東浩紀を読んで梅田望夫氏の根本的な誤りを考える

久しぶりに東浩紀の本を読んだ。『動物化するポストモダン―オタクから見た日本社会』(講談社現代新書)だ。斎藤環『戦闘美少女の精神分析』(ちくま文庫)の文庫版あとがきだったかで触れられていたからだが、しばらくぶりにフランス・ポストモダン思想系列の読書に戻って来たといったところか。
実はジョン・R・サール『マインド―心の哲学』(朝日出版社)を半分ほど読み進めていたのだが、やはりどうも二元論や唯物論を地道に論駁するスタイルがまどろっこしくてついて行けない。決して面白くないわけではないので、続きはまた読みたいのだが、斎藤環や東浩紀など、ポストモダン系の言説の快刀乱麻ぶりと比較すると、どうしても読み続けるのがおっくうになってしまう。年をとったということか。
で、『動物化するポストモダン』でオタク系文化を分析して東浩紀が書いている「データベース型消費」を読み、大発見があった。それは、梅田望夫の『ウェブ進化論』の方法論的な誤りである。しかも致命的な。
梅田望夫の根本的な誤りは、「大きな物語」が失われた後の世界を象徴するインターネットに、なおも「大きな物語」を読み込もうとしている点にあるのだ。グーグルという会社に関する類書も同じ誤りを犯している。まるでグーグルが、梅田氏の言う情報発電所をもって世界を支配しているかのような「大きな物語」を、インターネットという本来は中心のない構造の中に誤って読み取ろうとしている。この点が梅田望夫氏の決定的な誤りである。
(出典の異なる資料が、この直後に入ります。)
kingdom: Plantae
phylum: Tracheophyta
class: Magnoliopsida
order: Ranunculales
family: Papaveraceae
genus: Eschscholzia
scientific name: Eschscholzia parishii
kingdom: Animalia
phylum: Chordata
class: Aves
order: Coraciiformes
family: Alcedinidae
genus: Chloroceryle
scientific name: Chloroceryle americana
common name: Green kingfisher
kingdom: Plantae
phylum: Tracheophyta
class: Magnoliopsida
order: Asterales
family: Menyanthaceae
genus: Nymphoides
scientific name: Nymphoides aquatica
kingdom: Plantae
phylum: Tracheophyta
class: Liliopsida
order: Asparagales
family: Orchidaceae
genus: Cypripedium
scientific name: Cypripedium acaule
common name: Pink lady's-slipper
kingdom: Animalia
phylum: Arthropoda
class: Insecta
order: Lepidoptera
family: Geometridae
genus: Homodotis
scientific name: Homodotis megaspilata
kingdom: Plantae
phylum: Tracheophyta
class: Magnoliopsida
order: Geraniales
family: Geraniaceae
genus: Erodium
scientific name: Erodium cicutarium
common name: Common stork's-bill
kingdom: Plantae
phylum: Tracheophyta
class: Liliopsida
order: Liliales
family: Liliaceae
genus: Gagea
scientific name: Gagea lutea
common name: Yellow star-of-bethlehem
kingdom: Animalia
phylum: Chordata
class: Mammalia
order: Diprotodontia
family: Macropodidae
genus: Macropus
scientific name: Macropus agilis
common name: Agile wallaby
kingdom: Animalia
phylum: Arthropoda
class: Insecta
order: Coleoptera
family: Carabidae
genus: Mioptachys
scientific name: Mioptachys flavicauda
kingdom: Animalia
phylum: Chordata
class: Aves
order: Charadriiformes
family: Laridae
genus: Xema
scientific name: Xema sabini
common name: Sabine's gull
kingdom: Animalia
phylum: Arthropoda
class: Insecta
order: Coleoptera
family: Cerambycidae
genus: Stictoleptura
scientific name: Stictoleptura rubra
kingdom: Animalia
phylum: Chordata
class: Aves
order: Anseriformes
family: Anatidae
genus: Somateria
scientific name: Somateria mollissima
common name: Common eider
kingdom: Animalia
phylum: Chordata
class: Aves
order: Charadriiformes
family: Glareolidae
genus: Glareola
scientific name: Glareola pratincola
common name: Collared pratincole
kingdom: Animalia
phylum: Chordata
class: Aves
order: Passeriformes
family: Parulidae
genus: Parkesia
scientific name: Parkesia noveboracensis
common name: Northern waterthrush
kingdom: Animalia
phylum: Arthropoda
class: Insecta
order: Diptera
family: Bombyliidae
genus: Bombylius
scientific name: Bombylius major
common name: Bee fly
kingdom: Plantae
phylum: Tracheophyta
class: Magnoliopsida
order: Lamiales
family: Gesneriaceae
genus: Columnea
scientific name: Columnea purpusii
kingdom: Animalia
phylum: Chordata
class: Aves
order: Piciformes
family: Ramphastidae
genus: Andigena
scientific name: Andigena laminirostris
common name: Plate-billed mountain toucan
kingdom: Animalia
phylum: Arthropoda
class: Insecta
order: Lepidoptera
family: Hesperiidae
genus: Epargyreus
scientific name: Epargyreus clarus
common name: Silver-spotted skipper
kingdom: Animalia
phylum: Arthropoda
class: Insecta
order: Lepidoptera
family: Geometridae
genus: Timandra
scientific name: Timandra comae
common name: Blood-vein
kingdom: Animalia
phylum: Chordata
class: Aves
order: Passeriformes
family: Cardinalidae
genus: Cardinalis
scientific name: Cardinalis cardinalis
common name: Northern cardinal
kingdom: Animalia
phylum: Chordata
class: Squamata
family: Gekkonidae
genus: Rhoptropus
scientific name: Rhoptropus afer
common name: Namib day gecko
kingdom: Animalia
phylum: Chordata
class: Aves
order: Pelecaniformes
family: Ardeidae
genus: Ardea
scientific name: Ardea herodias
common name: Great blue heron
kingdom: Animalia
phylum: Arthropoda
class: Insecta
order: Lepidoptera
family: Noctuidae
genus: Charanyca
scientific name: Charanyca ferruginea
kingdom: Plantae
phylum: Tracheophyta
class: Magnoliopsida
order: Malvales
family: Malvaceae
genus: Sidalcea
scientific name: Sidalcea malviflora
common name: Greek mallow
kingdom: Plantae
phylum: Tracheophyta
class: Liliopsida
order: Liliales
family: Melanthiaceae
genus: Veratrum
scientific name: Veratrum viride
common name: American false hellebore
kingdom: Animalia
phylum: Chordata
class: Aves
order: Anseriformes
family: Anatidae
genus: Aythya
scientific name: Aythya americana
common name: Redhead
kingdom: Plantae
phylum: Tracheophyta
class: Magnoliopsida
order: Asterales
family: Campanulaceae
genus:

おじさん世代が梅田望夫の言説に「すごい!」と反応し、「わかった」つもりになってしまうのは、まさに「大きな物語」を提示しているからである。おじさんたちの生きてきた時代は、戦後の圧倒的なアメリカ文化の存在だったり、冷戦時代の自由主義と共産主義の対立だったり、自分の生きている世界をすっきり説明できる図式があった。東浩紀はこのような図式を、大塚英志の言葉を借りて「大きな物語」と呼んでいる。
しかし、現代の消費生活を見れば、人々の趣味や嗜好は細分化されており、世界政治を見ても、冷戦時代のような西(自由主義諸国)と東(共産主義諸国)、80年代の北(先進国)と南(発展途上国)といった大きなくくりはもはや無効になっている。
そしてそのような現代を象徴するインターネットも、中心がなく、分散化された情報が、恣意的なハイパーリンクで互いに接続されているという点にその本質がある。インターネットは、接続手段という点でも、パソコンからでも携帯電話からでもテレビからでも、いかようにも使えるし、使用目的という点でも、一人ひとりが好き勝手に利用できるし、利用者によってどのようにも使えるものである。
そんなインターネットに対して、グーグルやアフィリエイトプログラムといった特定の企業や機能が、あたかもインターネットの本質を規定しているかのように「大きな物語」を持ち込んでしまっているのが、梅田望夫だったというわけだ。
そうすることで、梅田望夫はインターネットの本質を完全に誤解させることに成功している。そして梅田望夫の本を読んでインターネットがわかったつもりになったおじさんたちは、自分が誤解していることにさえ気づかない。
東浩紀にならって言えば、「大きな物語」がなくなった世界で、麻原彰晃という人物の提示した「大きな物語」に飛びついてしまったオウム真理教の教徒たちと、梅田望夫の提示したインターネットに関する「大きな物語」に飛びついて分かった気になったおじさんたちに、大きな差はないということになる。